Early detection enables improved prognosis for
prostate cancer (PCa). A promising target for imaging and
therapy of PCa is the prostate-specific membrane
antigen (PSMA), which exhibits both expression within the epithelium of PCa cells, and becomes internalized upon
ligand binding. Here we report the synthesis of a PSMA-targeted bionized nanoferrite (BNF) nanoparticle and its
biological evaluation in an experimental model of PCa.

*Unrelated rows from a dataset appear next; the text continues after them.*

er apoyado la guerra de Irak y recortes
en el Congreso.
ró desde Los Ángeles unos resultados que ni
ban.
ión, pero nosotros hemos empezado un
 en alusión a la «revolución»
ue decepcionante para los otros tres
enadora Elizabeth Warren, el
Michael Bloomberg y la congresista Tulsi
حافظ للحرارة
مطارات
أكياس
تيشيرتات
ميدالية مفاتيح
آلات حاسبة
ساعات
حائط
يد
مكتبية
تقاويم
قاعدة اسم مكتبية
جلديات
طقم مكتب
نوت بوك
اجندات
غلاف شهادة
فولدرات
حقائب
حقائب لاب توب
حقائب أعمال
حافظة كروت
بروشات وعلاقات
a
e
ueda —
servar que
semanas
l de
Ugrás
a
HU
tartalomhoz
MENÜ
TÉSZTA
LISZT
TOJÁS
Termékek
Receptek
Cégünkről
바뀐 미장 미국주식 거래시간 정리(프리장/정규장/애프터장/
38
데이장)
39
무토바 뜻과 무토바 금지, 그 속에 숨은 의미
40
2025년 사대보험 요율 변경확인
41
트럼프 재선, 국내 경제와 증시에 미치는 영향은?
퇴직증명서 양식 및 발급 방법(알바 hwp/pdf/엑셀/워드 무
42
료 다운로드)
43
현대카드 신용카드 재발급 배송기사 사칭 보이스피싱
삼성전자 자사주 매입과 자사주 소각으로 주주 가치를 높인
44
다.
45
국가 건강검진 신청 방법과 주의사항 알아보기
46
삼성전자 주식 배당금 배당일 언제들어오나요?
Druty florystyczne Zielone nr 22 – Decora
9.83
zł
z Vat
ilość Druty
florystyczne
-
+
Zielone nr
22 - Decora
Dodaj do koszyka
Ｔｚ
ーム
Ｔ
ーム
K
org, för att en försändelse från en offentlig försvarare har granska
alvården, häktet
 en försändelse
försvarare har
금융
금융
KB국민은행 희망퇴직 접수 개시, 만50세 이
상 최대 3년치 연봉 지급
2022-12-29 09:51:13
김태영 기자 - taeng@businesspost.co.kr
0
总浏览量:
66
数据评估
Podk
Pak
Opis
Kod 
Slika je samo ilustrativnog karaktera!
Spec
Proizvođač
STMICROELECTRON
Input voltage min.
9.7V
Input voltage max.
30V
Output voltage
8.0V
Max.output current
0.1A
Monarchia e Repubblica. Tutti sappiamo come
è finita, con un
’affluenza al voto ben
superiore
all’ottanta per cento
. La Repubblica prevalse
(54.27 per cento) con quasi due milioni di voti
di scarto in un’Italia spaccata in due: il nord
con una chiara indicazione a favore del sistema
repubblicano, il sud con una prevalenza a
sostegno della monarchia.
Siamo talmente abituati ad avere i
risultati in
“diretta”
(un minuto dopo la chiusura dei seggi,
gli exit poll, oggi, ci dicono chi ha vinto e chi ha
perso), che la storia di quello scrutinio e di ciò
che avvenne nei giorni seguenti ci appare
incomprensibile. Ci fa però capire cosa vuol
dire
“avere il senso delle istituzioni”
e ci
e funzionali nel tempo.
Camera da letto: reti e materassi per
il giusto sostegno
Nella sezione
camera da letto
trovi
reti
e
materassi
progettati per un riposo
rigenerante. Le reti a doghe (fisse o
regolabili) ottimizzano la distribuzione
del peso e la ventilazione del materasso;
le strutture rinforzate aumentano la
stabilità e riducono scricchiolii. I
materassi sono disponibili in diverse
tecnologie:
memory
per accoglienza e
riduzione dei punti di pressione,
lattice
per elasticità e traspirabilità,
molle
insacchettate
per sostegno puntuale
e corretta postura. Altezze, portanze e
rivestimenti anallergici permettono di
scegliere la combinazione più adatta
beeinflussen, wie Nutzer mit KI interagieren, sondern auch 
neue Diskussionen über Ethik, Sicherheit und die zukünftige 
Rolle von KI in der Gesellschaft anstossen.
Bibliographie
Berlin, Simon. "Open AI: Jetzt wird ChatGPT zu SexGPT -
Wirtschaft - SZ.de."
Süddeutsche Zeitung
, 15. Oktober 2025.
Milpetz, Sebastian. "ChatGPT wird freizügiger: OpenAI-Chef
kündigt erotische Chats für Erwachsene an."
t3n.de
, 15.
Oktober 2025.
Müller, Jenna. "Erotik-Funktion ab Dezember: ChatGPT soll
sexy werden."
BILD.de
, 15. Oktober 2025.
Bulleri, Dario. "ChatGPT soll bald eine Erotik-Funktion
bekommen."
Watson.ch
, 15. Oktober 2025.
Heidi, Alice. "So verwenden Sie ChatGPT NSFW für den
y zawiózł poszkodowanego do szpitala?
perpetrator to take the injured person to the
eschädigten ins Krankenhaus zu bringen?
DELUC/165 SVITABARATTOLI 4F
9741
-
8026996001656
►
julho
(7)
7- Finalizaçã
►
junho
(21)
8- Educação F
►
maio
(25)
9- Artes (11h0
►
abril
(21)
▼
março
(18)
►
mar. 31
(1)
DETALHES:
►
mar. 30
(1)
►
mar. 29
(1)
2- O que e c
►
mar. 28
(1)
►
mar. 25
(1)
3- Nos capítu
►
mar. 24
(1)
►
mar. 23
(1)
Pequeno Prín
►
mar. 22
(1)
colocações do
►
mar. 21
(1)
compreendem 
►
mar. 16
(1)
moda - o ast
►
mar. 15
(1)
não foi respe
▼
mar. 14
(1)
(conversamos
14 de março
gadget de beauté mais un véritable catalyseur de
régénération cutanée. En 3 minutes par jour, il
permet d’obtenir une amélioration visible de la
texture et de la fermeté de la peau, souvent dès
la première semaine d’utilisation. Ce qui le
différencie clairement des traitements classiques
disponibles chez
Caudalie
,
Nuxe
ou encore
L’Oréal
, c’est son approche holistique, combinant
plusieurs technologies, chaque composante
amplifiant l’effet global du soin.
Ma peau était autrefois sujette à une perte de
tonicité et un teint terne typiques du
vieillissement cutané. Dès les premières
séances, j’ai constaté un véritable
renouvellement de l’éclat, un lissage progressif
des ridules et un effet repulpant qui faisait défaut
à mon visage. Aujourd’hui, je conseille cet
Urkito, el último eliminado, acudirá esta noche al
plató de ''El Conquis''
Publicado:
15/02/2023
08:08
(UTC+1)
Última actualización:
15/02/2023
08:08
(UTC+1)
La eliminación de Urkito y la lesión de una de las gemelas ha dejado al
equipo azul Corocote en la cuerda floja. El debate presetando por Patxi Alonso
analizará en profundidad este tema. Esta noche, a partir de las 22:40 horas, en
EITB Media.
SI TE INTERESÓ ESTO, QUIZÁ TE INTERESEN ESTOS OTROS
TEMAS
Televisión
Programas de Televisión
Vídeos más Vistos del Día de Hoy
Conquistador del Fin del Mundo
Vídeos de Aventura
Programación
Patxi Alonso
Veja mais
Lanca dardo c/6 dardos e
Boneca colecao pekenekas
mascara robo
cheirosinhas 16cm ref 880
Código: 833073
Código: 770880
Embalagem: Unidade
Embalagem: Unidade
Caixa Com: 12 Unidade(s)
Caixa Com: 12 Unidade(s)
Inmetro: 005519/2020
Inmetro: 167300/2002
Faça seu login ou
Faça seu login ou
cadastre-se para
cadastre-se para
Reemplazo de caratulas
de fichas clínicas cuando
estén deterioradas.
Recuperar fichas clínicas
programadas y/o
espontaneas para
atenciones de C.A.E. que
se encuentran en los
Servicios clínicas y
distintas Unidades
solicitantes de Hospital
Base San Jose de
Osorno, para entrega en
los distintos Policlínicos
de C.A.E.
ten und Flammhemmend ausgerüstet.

The BNF nanoparticle formulation exhibits properties conducive to targeted imaging such as stealth, prolonged circulation time and enhanced clearance from non-target sites. Optical imaging of the targeted BNF in vivo indicates preferential accumulation in PSMA+
tumors 4 h post-injection, suggesting target specificity. On the other hand, non-targeted nanoparticles exhibit lower uptake with similar accumulation in both PSMA+ and PSMA-
tumors indicating
tumor access without preferential accumulation. Imaging with single photon emission computed tomography (SPECT) and biodistribution studies of a modified construct indicate highest
tumor accumulation at 48 h post-injection [4.3 ± 0.4 percentage injected dose per gram of tissue (%ID g(-1))], with
tumor/blood and
tumor/muscle ratios of 7.5 ± 2.4 and 11.6 ± 1.2 %ID g(-1), respectively. Ex vivo fluorescence microscopy,
Prussian blue staining, immunohistochemistry and biodistribution studies confirm enhanced nanoparticle uptake in PSMA+
tumors compared to those not expressing PSMA. The BNF nano-formulation described is promising for PSMA-targeted imaging applications in vivo.